Present the material below as a Markdown table with the columns "Row" and "Entry", placing each line in its own numbered row and omitting any blank lines.

Top of Materials provided

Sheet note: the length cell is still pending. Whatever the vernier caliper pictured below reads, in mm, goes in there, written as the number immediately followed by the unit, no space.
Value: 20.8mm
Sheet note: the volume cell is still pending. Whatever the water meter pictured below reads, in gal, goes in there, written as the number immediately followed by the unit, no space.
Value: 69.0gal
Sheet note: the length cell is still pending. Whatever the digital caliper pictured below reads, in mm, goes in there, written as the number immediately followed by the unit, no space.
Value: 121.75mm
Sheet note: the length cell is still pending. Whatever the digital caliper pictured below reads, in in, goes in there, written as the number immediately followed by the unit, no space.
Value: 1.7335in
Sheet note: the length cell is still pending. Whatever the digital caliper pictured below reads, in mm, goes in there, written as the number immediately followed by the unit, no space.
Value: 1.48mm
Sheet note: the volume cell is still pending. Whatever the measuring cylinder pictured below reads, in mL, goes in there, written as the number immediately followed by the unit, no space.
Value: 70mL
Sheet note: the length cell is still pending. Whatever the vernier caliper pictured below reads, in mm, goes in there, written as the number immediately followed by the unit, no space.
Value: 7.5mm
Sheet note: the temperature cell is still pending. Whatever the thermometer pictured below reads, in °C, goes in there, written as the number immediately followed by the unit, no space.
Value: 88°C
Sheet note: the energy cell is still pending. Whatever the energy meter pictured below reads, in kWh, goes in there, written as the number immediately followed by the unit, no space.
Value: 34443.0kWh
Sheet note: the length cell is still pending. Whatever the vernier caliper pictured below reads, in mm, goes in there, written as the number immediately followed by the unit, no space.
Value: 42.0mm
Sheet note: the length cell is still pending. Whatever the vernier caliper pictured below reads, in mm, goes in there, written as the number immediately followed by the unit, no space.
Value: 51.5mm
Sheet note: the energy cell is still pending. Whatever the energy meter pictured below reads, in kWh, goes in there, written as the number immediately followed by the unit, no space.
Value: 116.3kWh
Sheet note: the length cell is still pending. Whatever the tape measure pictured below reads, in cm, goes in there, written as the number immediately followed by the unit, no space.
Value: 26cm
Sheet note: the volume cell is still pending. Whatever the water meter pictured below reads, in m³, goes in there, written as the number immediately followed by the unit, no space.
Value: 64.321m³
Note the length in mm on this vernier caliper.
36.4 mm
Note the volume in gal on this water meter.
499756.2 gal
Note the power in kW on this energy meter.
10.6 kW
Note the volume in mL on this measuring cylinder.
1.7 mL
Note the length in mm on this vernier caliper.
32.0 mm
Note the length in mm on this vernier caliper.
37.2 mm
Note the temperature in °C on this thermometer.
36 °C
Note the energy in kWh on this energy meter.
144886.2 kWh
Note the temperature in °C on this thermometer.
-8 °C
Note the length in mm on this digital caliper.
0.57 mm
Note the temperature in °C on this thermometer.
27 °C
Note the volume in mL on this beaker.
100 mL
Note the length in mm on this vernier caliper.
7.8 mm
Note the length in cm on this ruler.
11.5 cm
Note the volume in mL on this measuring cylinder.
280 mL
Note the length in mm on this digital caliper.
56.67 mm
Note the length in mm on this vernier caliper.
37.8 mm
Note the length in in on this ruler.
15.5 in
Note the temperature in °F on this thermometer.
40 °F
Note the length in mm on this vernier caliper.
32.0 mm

Bottom of Materials provided

▸ **Task result**
| Row | Entry |
|---|---|
| 1 | Sheet note: the length cell is still pending. Whatever the vernier caliper pictured below reads, in mm, goes in there, written as the number immediately followed by the unit, no space. |
| 2 | Value: 20.8mm |
| 3 | Sheet note: the volume cell is still pending. Whatever the water meter pictured below reads, in gal, goes in there, written as the number immediately followed by the unit, no space. |
| 4 | Value: 69.0gal |
| 5 | Sheet note: the length cell is still pending. Whatever the digital caliper pictured below reads, in mm, goes in there, written as the number immediately followed by the unit, no space. |
| 6 | Value: 121.75mm |
| 7 | Sheet note: the length cell is still pending. Whatever the digital caliper pictured below reads, in in, goes in there, written as the number immediately followed by the unit, no space. |
| 8 | Value: 1.7335in |
| 9 | Sheet note: the length cell is still pending. Whatever the digital caliper pictured below reads, in mm, goes in there, written as the number immediately followed by the unit, no space. |
| 10 | Value: 1.48mm |
| 11 | Sheet note: the volume cell is still pending. Whatever the measuring cylinder pictured below reads, in mL, goes in there, written as the number immediately followed by the unit, no space. |
| 12 | Value: 70mL |
| 13 | Sheet note: the length cell is still pending. Whatever the vernier caliper pictured below reads, in mm, goes in there, written as the number immediately followed by the unit, no space. |
| 14 | Value: 7.5mm |
| 15 | Sheet note: the temperature cell is still pending. Whatever the thermometer pictured below reads, in °C, goes in there, written as the number immediately followed by the unit, no space. |
| 16 | Value: 88°C |
| 17 | Sheet note: the energy cell is still pending. Whatever the energy meter pictured below reads, in kWh, goes in there, written as the number immediately followed by the unit, no space. |
| 18 | Value: 34443.0kWh |
| 19 | Sheet note: the length cell is still pending. Whatever the vernier caliper pictured below reads, in mm, goes in there, written as the number immediately followed by the unit, no space. |
| 20 | Value: 42.0mm |
| 21 | Sheet note: the length cell is still pending. Whatever the vernier caliper pictured below reads, in mm, goes in there, written as the number immediately followed by the unit, no space. |
| 22 | Value: 51.5mm |
| 23 | Sheet note: the energy cell is still pending. Whatever the energy meter pictured below reads, in kWh, goes in there, written as the number immediately followed by the unit, no space. |
| 24 | Value: 116.3kWh |
| 25 | Sheet note: the length cell is still pending. Whatever the tape measure pictured below reads, in cm, goes in there, written as the number immediately followed by the unit, no space. |
| 26 | Value: 26cm |
| 27 | Sheet note: the volume cell is still pending. Whatever the water meter pictured below reads, in m³, goes in there, written as the number immediately followed by the unit, no space. |
| 28 | Value: 64.321m³ |
| 29 | Note the length in mm on this vernier caliper. |
| 30 | 36.4 mm |
| 31 | Note the volume in gal on this water meter. |
| 32 | 499756.2 gal |
| 33 | Note the power in kW on this energy meter. |
| 34 | 10.6 kW |
| 35 | Note the volume in mL on this measuring cylinder. |
| 36 | 1.7 mL |
| 37 | Note the length in mm on this vernier caliper. |
| 38 | 32.0 mm |
| 39 | Note the length in mm on this vernier caliper. |
| 40 | 37.2 mm |
| 41 | Note the temperature in °C on this thermometer. |
| 42 | 36 °C |
| 43 | Note the energy in kWh on this energy meter. |
| 44 | 144886.2 kWh |
| 45 | Note the temperature in °C on this thermometer. |
| 46 | -8 °C |
| 47 | Note the length in mm on this digital caliper. |
| 48 | 0.57 mm |
| 49 | Note the temperature in °C on this thermometer. |
| 50 | 27 °C |
| 51 | Note the volume in mL on this beaker. |
| 52 | 100 mL |
| 53 | Note the length in mm on this vernier caliper. |
| 54 | 7.8 mm |
| 55 | Note the length in cm on this ruler. |
| 56 | 11.5 cm |
| 57 | Note the volume in mL on this measuring cylinder. |
| 58 | 280 mL |
| 59 | Note the length in mm on this digital caliper. |
| 60 | 56.67 mm |
| 61 | Note the length in mm on this vernier caliper. |
| 62 | 37.8 mm |
| 63 | Note the length in in on this ruler. |
| 64 | 15.5 in |
| 65 | Note the temperature in °F on this thermometer. |
| 66 | 40 °F |
| 67 | Note the length in mm on this vernier caliper. |
| 68 | 32.0 mm |